## Отрывок
┌──

Для человека же, знающего себя не по отражению в пространственном и временном существовании, а по своему возросшему любовному отношению к миру, уничтожение тени пространственных и временных условий есть только признак большей степени света. Человеку, понимающему свою жизнь, как известное особенное отношение к миру, с которым он вступил в существование и которое росло в его жизни увеличением любви, верить в свое уничтожение все равно, что человеку, знающему внешние видимые законы мира, верить в то, что его нашла мать под капустным листом и что тело его вдруг куда-то улетит, так что ничего не останется.
Глава XXXI
Жизнь умерших людей не прекращается в этом мире
Но еще более, не скажу с другой стороны, но по самому существу жизни, как мы сознаем ее, становится ясным суеверие смерти. Мой друг, брат, жил так же, как и я, и теперь перестал жить так, как я. Жизнь его была его сознание и происходила в условиях его телесного существования; значит, нет места и времени для проявления его сознания, и его нет для меня. Брат мой был, я был в общении с ним, а теперь его нет, и я никогда не узнаю, где он.
«Между ним и нами прерваны все связи. Его нет для нас, и нас также не будет для тех, кто останется. Что же это, как не смерть?» Так говорят люди, не понимающие жизни; люди эти видят в прекращении внешнего общения самое несомненное доказательство действительной смерти. А между тем ни на чем яснее и очевиднее, чем на прекращении плотского существования близких людей, не рассеивается призрачность представления о смерти. Брат мой умер, что же сделалось? Сделалось то, что доступное моему наблюдению в пространстве и времени проявление его отношения к миру исчезло из моих глаз и ничего не осталось.

└──

## Записи данных
┌──

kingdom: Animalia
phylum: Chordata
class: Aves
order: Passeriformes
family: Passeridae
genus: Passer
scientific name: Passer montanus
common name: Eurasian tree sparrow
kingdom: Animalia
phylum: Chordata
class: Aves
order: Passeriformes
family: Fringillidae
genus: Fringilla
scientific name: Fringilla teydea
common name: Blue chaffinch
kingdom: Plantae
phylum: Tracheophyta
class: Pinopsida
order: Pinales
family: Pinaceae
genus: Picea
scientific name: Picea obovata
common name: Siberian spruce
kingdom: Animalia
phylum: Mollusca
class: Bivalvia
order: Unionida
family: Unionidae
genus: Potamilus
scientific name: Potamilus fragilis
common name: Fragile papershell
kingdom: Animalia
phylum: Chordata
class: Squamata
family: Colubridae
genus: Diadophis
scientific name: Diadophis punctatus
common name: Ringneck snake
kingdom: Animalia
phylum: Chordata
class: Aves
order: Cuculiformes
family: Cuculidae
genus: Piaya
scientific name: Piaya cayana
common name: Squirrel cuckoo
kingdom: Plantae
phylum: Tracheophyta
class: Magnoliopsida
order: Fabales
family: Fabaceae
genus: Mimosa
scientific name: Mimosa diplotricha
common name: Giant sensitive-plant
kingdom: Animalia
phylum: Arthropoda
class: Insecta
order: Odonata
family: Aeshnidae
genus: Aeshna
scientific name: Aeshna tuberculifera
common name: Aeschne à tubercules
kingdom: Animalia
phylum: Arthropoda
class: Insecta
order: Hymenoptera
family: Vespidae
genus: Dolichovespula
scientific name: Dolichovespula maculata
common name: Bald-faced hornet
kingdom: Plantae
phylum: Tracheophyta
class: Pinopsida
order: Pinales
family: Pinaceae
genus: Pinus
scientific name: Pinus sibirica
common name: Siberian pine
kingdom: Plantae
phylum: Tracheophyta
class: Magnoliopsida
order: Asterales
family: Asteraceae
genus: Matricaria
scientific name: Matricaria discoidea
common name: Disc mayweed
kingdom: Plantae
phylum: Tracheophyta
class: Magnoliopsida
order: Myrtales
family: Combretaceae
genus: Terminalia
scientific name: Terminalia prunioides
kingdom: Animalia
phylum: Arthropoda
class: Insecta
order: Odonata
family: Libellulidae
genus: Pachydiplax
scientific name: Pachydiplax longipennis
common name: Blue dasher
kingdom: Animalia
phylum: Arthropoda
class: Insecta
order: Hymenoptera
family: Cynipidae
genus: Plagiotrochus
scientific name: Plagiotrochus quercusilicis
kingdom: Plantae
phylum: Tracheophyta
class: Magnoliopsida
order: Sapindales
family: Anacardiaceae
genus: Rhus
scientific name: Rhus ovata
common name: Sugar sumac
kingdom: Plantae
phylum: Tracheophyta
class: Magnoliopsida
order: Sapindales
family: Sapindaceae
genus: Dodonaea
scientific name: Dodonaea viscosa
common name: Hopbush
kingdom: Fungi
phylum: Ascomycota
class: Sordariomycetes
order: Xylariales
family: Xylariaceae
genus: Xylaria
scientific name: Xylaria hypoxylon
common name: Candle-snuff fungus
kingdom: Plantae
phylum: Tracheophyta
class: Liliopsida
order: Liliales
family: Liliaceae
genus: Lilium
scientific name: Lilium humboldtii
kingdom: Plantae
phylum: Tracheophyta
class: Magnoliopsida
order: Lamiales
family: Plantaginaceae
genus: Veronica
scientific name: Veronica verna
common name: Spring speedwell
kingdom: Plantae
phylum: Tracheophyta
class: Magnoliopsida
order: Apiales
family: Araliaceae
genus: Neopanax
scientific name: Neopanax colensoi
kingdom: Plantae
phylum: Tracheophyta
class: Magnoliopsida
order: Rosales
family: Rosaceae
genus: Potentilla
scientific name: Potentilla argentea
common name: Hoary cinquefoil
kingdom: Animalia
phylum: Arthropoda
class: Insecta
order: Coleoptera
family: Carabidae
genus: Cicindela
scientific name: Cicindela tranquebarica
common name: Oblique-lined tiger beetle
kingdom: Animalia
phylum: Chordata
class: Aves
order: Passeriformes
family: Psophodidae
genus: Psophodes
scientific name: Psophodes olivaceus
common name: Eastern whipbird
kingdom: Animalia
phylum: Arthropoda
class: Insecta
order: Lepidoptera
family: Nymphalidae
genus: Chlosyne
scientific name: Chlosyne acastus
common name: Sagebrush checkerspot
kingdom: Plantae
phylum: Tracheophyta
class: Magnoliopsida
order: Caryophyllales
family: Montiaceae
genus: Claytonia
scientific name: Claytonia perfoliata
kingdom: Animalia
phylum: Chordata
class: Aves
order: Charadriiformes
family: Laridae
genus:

└──

## Условия задания
**A)** Выпишите из отрывка о смерти без изменений фрагмент, который открывается словами «Для человека же, знающего» и заканчивается словами «ничего не останется.».
**B)** Что люди, не понимающие жизни, видят в прекращении внешнего общения, согласно отрывку о смерти?

## Ответы к заданиям
**A)**
Для человека же, знающего себя не по отражению в пространственном и временном существовании, а по своему возросшему любовному отношению к миру, уничтожение тени пространственных и временных условий есть только признак большей степени света. Человеку, понимающему свою жизнь, как известное особенное отношение к миру, с которым он вступил в существование и которое росло в его жизни увеличением любви, верить в свое уничтожение все равно, что человеку, знающему внешние видимые законы мира, верить в то, что его нашла мать под капустным листом и что тело его вдруг куда-то улетит, так что ничего не останется.

**B)** Самое несомненное доказательство действительной смерти.